Here we present a novel approach to evaluate peripheral blood mononuclear cell vascular adhesion using a microfluidic model designed to approximate the complexity of a human arteriole. While EC monolayer assays are commonly used to investigate leukocyte-EC interactions, we hypothesized that our single channel arteriole (SCA) on a chip would recapitulate the microvasculature more accurately and provide additional insight into the initial stages of atherogenesis.

This model is comprised of stromal cells embedded in a hydrogel surrounding a channel lined by endothelial cells (EC) that has an inner diameter approximating a small arteriole. Under physiologic shear conditions, the EC take on a phenotype distinct from monolayer cultures, including alignment with the direction of flow.

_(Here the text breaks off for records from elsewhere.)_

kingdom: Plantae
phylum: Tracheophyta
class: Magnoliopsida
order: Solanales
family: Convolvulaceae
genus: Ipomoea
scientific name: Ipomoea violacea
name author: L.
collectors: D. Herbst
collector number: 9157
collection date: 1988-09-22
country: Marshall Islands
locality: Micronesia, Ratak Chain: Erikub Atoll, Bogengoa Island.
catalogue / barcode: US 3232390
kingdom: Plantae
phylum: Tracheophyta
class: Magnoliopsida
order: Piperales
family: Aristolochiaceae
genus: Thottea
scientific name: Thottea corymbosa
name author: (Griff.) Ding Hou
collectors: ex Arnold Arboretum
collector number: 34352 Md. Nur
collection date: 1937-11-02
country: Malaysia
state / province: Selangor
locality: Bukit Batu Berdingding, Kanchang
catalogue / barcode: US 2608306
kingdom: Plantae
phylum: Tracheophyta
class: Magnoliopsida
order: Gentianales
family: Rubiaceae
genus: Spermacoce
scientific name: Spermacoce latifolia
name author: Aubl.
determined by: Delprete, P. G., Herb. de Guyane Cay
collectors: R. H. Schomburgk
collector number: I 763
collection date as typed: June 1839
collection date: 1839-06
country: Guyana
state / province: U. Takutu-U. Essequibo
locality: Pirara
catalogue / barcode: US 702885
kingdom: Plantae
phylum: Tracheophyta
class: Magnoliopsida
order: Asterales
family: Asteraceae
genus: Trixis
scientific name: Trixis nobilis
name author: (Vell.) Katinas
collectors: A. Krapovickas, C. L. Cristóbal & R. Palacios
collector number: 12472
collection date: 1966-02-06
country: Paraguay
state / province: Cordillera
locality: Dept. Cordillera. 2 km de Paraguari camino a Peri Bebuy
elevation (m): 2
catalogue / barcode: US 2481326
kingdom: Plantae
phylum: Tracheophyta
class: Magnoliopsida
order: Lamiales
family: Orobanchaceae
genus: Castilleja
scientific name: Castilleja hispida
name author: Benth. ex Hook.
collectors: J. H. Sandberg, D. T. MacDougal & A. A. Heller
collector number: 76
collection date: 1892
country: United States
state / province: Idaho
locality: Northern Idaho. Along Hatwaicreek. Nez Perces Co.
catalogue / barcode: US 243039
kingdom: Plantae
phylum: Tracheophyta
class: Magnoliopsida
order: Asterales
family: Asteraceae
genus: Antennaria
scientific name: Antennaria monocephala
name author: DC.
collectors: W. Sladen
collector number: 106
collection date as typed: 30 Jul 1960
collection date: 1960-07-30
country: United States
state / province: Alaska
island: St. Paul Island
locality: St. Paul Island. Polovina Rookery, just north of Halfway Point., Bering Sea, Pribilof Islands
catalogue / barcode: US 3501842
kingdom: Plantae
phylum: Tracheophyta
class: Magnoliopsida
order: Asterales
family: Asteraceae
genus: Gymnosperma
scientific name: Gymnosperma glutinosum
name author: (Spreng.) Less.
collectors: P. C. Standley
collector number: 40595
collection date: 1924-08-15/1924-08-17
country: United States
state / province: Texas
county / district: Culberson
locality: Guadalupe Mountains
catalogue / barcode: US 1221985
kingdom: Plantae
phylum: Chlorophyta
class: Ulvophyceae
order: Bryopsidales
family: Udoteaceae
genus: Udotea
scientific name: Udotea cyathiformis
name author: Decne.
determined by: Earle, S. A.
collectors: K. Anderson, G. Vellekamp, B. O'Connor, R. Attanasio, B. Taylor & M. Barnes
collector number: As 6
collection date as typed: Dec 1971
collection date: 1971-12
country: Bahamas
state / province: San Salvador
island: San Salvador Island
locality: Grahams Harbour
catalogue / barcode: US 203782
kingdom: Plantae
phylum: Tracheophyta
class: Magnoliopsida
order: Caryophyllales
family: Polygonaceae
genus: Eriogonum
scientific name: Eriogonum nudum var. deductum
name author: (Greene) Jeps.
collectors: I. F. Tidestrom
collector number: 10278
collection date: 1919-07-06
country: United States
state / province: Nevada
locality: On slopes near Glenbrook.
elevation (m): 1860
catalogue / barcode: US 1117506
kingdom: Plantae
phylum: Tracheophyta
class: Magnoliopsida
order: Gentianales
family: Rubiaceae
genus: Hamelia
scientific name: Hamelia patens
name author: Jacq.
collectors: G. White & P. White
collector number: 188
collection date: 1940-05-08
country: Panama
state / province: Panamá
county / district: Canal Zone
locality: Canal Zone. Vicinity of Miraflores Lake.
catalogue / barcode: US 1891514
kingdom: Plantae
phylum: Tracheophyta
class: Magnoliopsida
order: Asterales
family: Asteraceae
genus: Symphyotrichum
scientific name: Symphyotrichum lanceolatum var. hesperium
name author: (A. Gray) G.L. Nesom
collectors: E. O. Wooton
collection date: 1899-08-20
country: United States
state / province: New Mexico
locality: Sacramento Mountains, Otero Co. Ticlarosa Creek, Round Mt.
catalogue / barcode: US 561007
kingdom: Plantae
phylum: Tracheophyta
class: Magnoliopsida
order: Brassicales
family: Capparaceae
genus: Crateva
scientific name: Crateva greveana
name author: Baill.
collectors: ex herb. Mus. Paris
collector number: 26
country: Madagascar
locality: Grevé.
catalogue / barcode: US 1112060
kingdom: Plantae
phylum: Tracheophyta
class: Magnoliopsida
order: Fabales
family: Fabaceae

Significant differences were found between the SCA and monolayer cultures in the expression of key EC and stromal cell markers, including ICAM-1, VCAM-1, PDGFB, aSMA, and KLF2. Indeed, flow-induced PDGFB expression likely mediated the recruitment and differentiation of αSMA-positive cells to the vessel wall. Importantly, the vessels were responsive to stimulation by inflammatory mediators, showing both increased leukocyte adhesion and increased permeability. Finally, mechanically mediated protrusion of the vessel wall into the lumen disrupted flow, producing increased shear over the vessel wall.

In summary, our studies demonstrate the utility of the SCA model for studies of small vessel physiology under both normal and disrupted flow and to lay the groundwork for further development into a model for atherosclerosis. Additionally, our data emphasize the advantages of complex 3D assays over more traditional 2D cultures.